*Problem description*. Copy out every row below word for word, leaving out the pictures.

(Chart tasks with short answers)
_ _ _ _

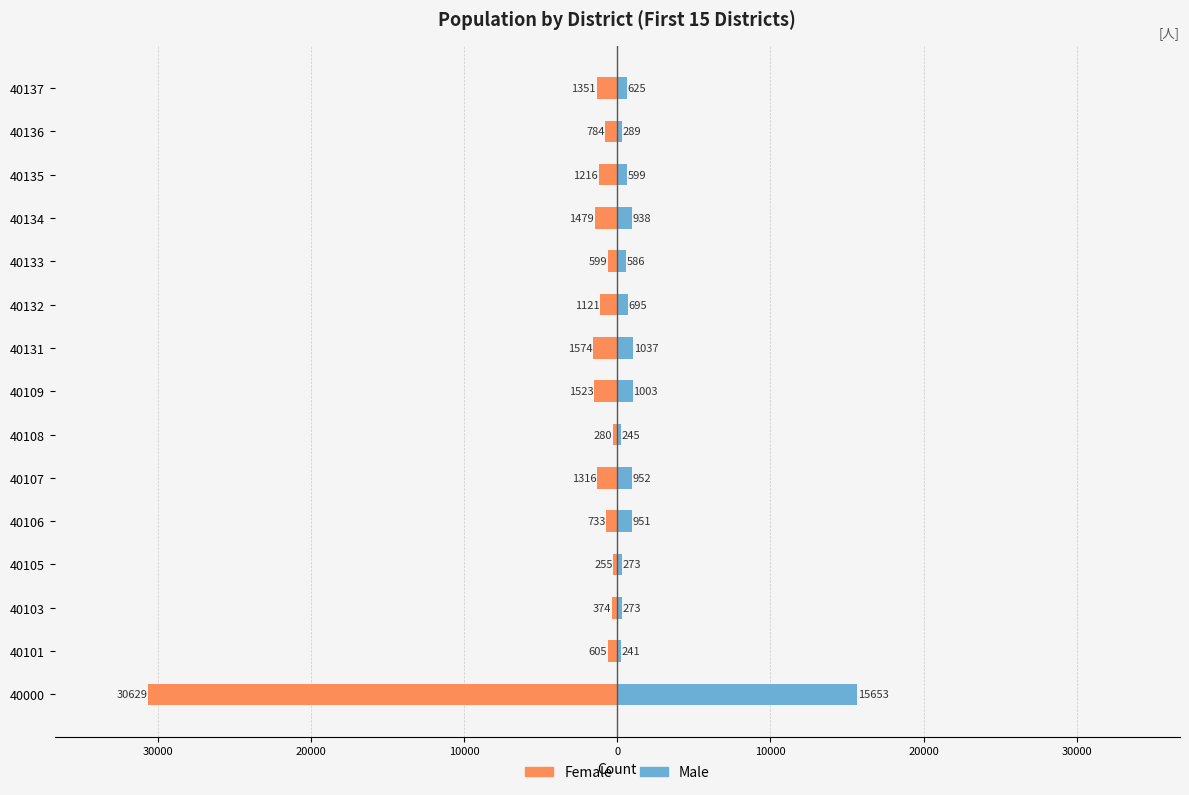

How many distinct data groups are displayed?

2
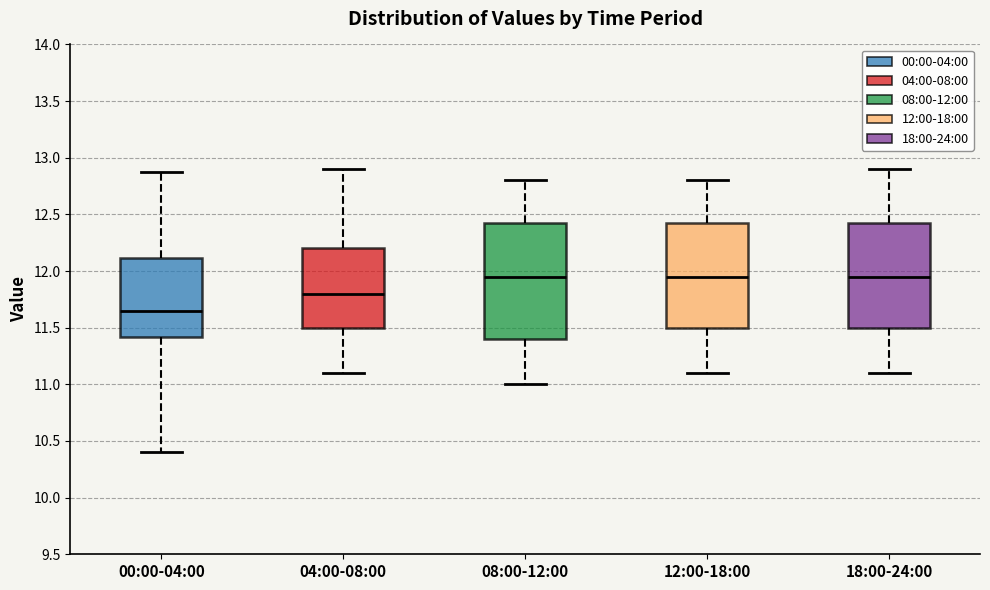

Reading left to right, read every box against the y-axis: the position of its median line, the range the box covers, and the ends of its whiskers. The values are not printed on the chart, so give them approximately, as read against the axis.

00:00-04:00: median 11.65, box 11.40 to 12.10, whiskers 10.40 to 12.85
04:00-08:00: median 11.80, box 11.50 to 12.20, whiskers 11.10 to 12.90
08:00-12:00: median 11.95, box 11.40 to 12.45, whiskers 11.00 to 12.80
12:00-18:00: median 11.95, box 11.50 to 12.45, whiskers 11.10 to 12.80
18:00-24:00: median 11.95, box 11.50 to 12.45, whiskers 11.10 to 12.90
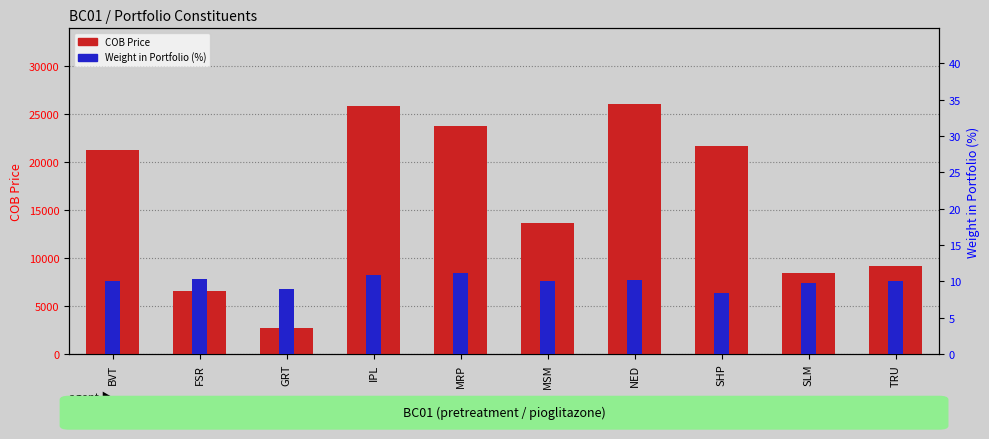

What is the difference between the highest and lowest values at TRU?

9186.9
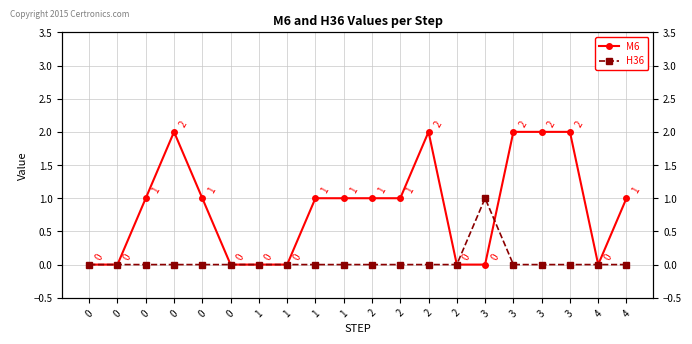

True or false: M6 and H36 cross at least once.

True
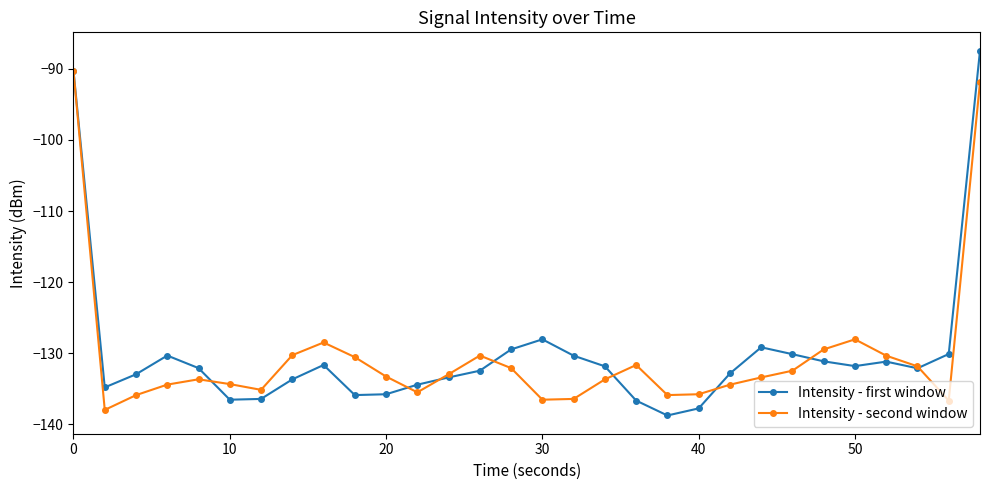

How many categories are shown in the chart?

30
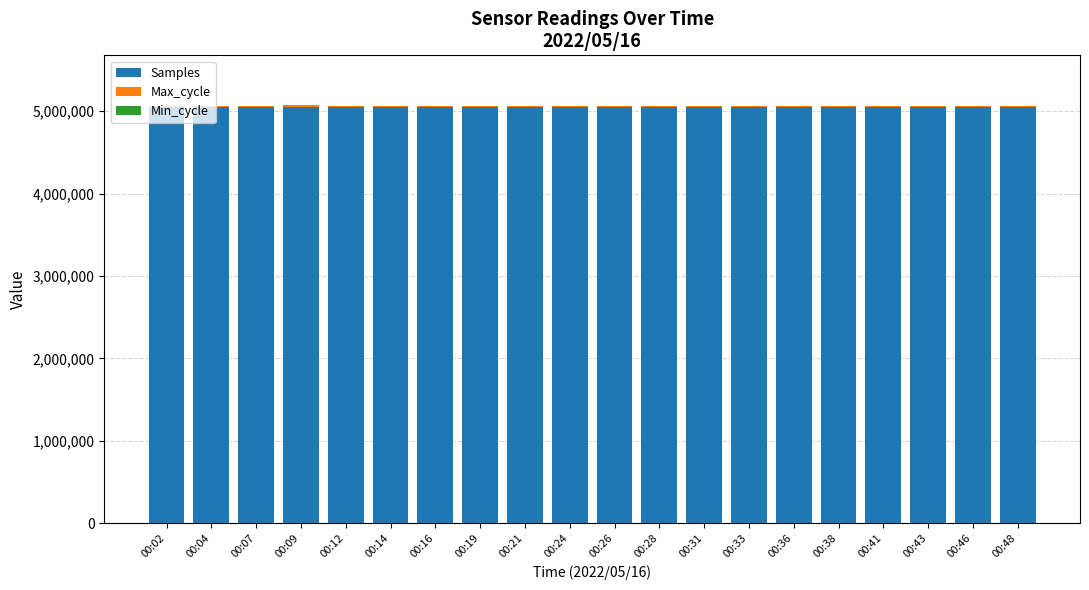

The value of Samples at 00:48 is 5046712. True or false?

True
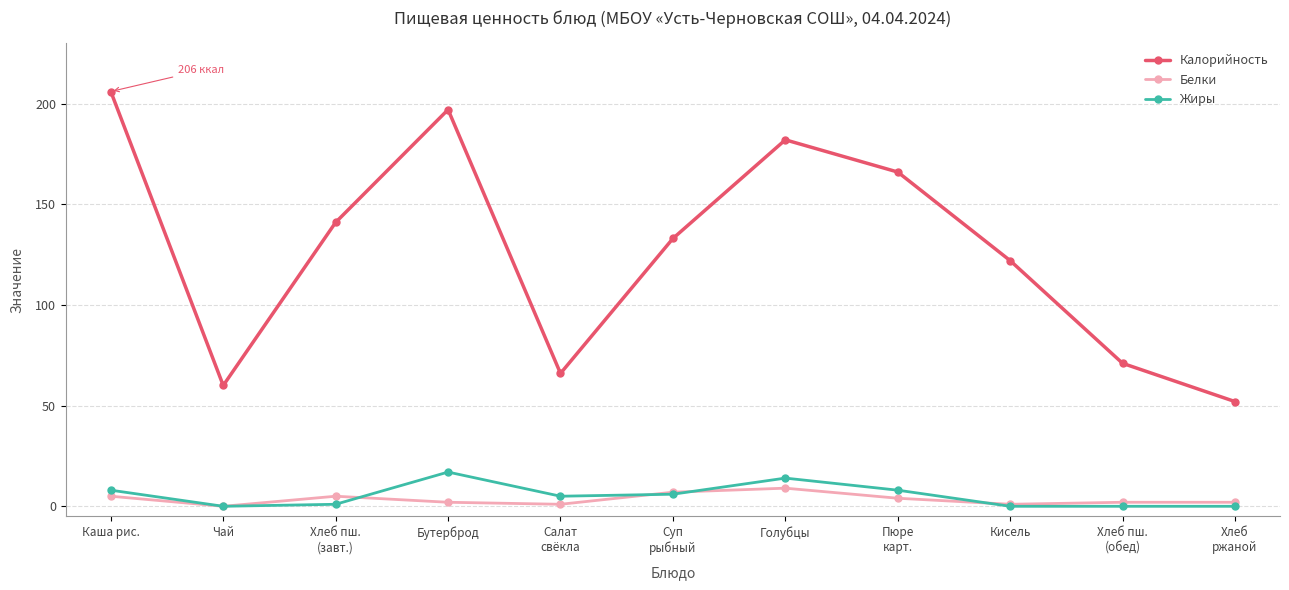

Is this an area chart (filled region under the line)?

No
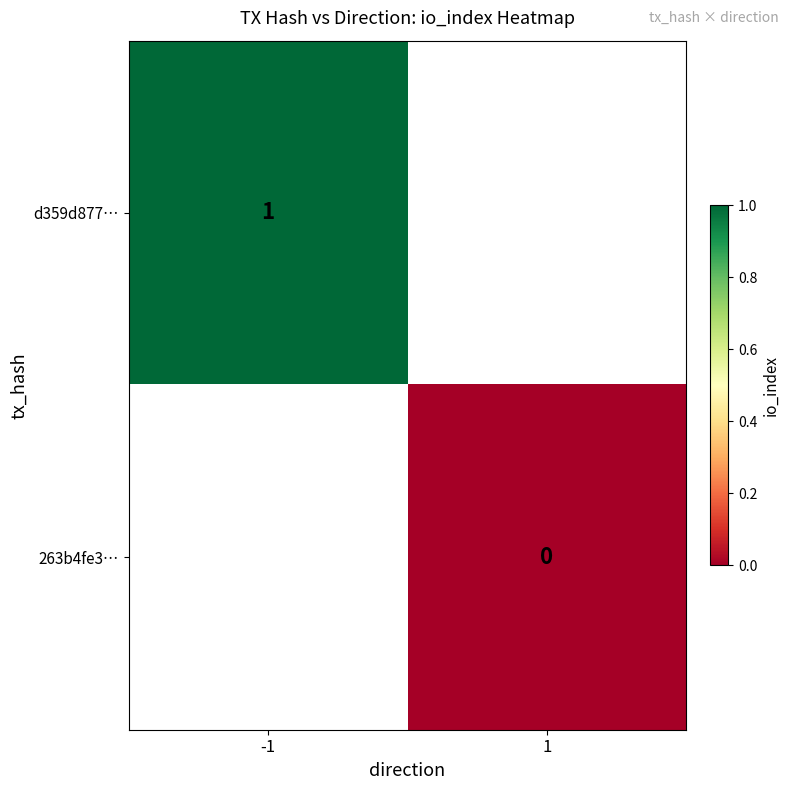

The value of d359d877… at -1 is 1.6. True or false?

False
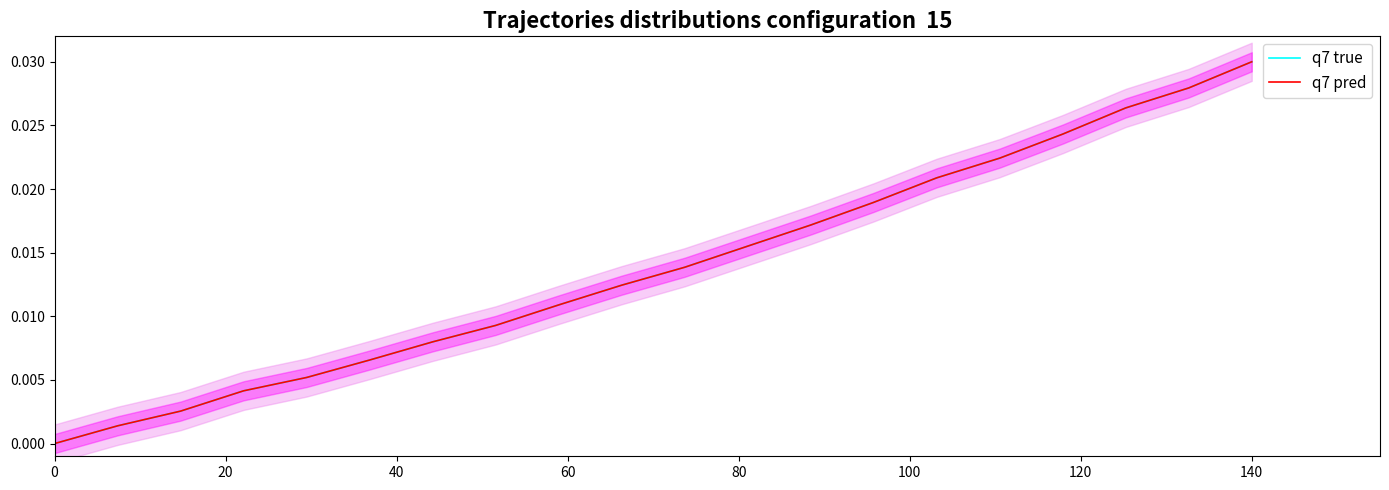

True or false: q7 true and q7 pred intersect in this chart.

False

_ _ _ _

*Your solution*.
How many distinct data groups are displayed?

2

Reading left to right, read every box against the y-axis: the position of its median line, the range the box covers, and the ends of its whiskers. The values are not printed on the chart, so give them approximately, as read against the axis.

00:00-04:00: median 11.65, box 11.40 to 12.10, whiskers 10.40 to 12.85
04:00-08:00: median 11.80, box 11.50 to 12.20, whiskers 11.10 to 12.90
08:00-12:00: median 11.95, box 11.40 to 12.45, whiskers 11.00 to 12.80
12:00-18:00: median 11.95, box 11.50 to 12.45, whiskers 11.10 to 12.80
18:00-24:00: median 11.95, box 11.50 to 12.45, whiskers 11.10 to 12.90

What is the difference between the highest and lowest values at TRU?

9186.9

True or false: M6 and H36 cross at least once.

True

How many categories are shown in the chart?

30

The value of Samples at 00:48 is 5046712. True or false?

True

Is this an area chart (filled region under the line)?

No

The value of d359d877… at -1 is 1.6. True or false?

False

True or false: q7 true and q7 pred intersect in this chart.

False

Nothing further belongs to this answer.